◆ PROBLEM REQUIREMENTS
Take the data below and copy exactly the lines starting at the one with "5: (247, 149, 4.38)" and finishing at the one with "48: (192, 164, 6.82)", both included.

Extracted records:
Content starts

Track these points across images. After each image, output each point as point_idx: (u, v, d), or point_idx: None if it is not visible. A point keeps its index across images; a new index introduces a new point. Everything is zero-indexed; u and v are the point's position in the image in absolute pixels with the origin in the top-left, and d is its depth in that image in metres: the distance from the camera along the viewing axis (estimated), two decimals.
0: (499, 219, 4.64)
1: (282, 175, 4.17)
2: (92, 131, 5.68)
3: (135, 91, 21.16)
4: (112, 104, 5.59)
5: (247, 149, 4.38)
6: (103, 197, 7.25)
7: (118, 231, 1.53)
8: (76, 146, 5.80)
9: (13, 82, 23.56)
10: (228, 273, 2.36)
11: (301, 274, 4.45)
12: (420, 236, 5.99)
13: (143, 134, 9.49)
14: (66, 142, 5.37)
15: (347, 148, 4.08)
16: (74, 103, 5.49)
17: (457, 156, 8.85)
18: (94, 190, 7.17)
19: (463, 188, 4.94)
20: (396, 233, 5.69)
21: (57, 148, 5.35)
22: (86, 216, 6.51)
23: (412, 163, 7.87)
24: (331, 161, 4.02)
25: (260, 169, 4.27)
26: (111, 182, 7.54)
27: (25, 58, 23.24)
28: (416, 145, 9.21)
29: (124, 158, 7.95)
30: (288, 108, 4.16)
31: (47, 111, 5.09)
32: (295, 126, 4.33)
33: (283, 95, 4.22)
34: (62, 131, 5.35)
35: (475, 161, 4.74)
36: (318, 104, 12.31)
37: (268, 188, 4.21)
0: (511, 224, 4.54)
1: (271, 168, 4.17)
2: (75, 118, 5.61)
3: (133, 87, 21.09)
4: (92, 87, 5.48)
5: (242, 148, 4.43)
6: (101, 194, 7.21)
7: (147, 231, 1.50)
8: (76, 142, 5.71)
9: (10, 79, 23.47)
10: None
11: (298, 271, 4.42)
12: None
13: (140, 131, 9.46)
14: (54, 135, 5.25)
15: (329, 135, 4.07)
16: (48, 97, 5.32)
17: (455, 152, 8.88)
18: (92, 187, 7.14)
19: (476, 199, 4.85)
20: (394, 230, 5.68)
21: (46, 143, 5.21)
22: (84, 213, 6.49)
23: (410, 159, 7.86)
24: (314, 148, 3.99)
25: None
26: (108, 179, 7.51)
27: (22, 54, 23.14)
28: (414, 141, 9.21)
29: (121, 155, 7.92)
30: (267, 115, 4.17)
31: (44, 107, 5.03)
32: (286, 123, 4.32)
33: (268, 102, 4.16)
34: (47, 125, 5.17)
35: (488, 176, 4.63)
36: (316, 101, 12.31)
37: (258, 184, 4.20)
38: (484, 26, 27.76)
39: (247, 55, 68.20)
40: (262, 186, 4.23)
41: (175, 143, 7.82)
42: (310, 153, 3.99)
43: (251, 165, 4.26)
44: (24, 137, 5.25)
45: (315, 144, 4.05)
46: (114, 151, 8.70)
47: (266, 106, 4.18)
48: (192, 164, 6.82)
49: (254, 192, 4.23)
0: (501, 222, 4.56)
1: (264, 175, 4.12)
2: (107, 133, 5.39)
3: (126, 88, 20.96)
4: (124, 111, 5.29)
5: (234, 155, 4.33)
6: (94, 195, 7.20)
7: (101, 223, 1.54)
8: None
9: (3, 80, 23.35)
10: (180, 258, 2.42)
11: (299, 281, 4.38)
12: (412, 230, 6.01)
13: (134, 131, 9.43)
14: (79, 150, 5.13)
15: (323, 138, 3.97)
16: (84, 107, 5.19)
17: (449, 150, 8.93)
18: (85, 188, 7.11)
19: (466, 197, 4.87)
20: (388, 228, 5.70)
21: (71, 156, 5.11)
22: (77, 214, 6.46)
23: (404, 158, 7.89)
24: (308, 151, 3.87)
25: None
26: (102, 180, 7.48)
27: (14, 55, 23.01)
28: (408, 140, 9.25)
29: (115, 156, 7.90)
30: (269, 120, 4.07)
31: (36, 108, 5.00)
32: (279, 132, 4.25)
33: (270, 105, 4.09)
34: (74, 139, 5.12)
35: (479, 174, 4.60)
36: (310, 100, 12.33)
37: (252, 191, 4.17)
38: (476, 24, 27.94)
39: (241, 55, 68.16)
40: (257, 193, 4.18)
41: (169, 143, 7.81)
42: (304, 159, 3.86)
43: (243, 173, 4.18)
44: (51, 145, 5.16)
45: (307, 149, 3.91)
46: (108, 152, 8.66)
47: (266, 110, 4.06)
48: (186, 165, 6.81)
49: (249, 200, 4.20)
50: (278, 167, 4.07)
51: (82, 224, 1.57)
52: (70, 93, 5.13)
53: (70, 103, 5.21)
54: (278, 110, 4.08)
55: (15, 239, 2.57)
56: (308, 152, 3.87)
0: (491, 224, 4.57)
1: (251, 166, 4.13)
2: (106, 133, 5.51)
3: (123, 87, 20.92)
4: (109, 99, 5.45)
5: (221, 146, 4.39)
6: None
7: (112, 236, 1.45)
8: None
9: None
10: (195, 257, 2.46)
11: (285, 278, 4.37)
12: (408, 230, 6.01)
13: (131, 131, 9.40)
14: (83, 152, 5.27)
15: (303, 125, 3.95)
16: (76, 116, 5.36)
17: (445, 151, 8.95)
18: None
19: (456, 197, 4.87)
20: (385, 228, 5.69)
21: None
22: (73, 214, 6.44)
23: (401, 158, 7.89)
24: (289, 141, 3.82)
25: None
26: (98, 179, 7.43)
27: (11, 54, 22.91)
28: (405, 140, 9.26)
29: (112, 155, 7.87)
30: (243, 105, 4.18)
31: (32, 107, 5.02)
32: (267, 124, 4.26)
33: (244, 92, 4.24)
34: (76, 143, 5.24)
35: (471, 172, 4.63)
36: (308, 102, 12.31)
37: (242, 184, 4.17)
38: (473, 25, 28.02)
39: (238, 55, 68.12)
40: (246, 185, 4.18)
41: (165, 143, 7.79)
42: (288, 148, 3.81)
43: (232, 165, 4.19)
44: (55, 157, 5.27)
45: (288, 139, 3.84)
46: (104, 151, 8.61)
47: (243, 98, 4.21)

Content ends

◆ REPLY TO THE TASK
5: (247, 149, 4.38)
6: (103, 197, 7.25)
7: (118, 231, 1.53)
8: (76, 146, 5.80)
9: (13, 82, 23.56)
10: (228, 273, 2.36)
11: (301, 274, 4.45)
12: (420, 236, 5.99)
13: (143, 134, 9.49)
14: (66, 142, 5.37)
15: (347, 148, 4.08)
16: (74, 103, 5.49)
17: (457, 156, 8.85)
18: (94, 190, 7.17)
19: (463, 188, 4.94)
20: (396, 233, 5.69)
21: (57, 148, 5.35)
22: (86, 216, 6.51)
23: (412, 163, 7.87)
24: (331, 161, 4.02)
25: (260, 169, 4.27)
26: (111, 182, 7.54)
27: (25, 58, 23.24)
28: (416, 145, 9.21)
29: (124, 158, 7.95)
30: (288, 108, 4.16)
31: (47, 111, 5.09)
32: (295, 126, 4.33)
33: (283, 95, 4.22)
34: (62, 131, 5.35)
35: (475, 161, 4.74)
36: (318, 104, 12.31)
37: (268, 188, 4.21)
0: (511, 224, 4.54)
1: (271, 168, 4.17)
2: (75, 118, 5.61)
3: (133, 87, 21.09)
4: (92, 87, 5.48)
5: (242, 148, 4.43)
6: (101, 194, 7.21)
7: (147, 231, 1.50)
8: (76, 142, 5.71)
9: (10, 79, 23.47)
10: None
11: (298, 271, 4.42)
12: None
13: (140, 131, 9.46)
14: (54, 135, 5.25)
15: (329, 135, 4.07)
16: (48, 97, 5.32)
17: (455, 152, 8.88)
18: (92, 187, 7.14)
19: (476, 199, 4.85)
20: (394, 230, 5.68)
21: (46, 143, 5.21)
22: (84, 213, 6.49)
23: (410, 159, 7.86)
24: (314, 148, 3.99)
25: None
26: (108, 179, 7.51)
27: (22, 54, 23.14)
28: (414, 141, 9.21)
29: (121, 155, 7.92)
30: (267, 115, 4.17)
31: (44, 107, 5.03)
32: (286, 123, 4.32)
33: (268, 102, 4.16)
34: (47, 125, 5.17)
35: (488, 176, 4.63)
36: (316, 101, 12.31)
37: (258, 184, 4.20)
38: (484, 26, 27.76)
39: (247, 55, 68.20)
40: (262, 186, 4.23)
41: (175, 143, 7.82)
42: (310, 153, 3.99)
43: (251, 165, 4.26)
44: (24, 137, 5.25)
45: (315, 144, 4.05)
46: (114, 151, 8.70)
47: (266, 106, 4.18)
48: (192, 164, 6.82)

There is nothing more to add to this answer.